:: EXCERPTED DATA ::

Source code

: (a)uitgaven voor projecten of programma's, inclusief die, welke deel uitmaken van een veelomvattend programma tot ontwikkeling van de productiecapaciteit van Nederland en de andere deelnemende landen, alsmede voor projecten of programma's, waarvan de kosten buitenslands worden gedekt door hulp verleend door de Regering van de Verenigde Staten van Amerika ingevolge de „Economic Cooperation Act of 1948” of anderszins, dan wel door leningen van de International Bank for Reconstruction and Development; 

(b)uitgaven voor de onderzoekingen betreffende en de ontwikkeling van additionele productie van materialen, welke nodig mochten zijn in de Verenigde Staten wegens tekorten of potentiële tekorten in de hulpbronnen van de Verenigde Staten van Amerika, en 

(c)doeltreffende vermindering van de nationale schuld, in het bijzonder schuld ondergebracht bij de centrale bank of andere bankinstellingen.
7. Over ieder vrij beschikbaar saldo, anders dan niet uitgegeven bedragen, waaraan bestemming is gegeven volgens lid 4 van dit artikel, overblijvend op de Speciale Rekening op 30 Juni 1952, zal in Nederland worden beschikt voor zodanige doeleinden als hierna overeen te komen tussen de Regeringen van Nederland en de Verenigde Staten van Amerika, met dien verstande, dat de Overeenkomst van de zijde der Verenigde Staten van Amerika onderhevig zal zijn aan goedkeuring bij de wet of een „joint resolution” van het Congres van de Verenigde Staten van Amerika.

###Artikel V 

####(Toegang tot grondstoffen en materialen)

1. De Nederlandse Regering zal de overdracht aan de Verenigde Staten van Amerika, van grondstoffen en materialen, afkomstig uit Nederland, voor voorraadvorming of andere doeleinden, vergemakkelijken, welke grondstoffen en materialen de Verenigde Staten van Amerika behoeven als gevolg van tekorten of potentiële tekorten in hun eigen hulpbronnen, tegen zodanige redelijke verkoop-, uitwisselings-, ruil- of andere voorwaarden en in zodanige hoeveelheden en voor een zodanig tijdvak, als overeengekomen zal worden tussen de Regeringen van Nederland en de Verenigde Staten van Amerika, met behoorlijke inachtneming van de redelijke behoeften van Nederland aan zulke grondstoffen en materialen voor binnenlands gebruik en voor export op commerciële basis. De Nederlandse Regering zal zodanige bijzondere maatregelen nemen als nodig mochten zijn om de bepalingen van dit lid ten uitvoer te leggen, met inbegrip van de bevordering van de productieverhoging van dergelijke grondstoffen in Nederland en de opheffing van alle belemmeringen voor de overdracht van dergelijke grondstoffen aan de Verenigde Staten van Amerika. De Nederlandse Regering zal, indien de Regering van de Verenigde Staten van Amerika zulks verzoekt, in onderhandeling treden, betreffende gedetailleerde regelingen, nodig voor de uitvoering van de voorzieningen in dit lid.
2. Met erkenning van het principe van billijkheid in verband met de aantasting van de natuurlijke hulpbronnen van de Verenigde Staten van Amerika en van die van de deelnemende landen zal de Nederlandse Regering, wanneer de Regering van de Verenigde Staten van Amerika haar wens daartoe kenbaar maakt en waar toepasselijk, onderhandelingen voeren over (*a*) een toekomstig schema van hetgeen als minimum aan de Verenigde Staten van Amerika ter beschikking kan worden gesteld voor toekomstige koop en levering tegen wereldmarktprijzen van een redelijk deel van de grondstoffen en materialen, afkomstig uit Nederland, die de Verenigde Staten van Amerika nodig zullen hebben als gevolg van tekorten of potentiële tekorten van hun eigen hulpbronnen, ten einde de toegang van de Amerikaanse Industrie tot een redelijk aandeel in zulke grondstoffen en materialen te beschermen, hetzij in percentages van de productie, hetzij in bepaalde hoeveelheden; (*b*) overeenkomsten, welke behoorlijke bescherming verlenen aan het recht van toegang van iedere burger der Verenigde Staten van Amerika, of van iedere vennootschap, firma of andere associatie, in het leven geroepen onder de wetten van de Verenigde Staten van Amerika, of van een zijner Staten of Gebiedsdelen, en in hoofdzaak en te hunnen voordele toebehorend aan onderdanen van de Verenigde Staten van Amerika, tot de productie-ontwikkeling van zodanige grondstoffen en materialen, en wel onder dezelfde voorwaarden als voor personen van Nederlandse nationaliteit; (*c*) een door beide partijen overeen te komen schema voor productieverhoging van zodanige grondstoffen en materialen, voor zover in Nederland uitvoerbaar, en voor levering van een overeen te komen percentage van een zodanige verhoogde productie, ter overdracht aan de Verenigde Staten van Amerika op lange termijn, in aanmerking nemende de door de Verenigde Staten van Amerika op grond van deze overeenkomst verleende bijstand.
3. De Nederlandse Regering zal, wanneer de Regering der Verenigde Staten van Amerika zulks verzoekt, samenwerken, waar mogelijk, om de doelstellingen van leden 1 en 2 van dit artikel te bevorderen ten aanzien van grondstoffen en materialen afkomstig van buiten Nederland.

:::

→ **EXERCISE OBJECTIVE**:
Show every line of the data above that contains the word "uitgaven". Case counts.

→ **WRITTEN ANSWER**:
: (a)uitgaven voor projecten of programma's, inclusief die, welke deel uitmaken van een veelomvattend programma tot ontwikkeling van de productiecapaciteit van Nederland en de andere deelnemende landen, alsmede voor projecten of programma's, waarvan de kosten buitenslands worden gedekt door hulp verleend door de Regering van de Verenigde Staten van Amerika ingevolge de „Economic Cooperation Act of 1948” of anderszins, dan wel door leningen van de International Bank for Reconstruction and Development; 
(b)uitgaven voor de onderzoekingen betreffende en de ontwikkeling van additionele productie van materialen, welke nodig mochten zijn in de Verenigde Staten wegens tekorten of potentiële tekorten in de hulpbronnen van de Verenigde Staten van Amerika, en 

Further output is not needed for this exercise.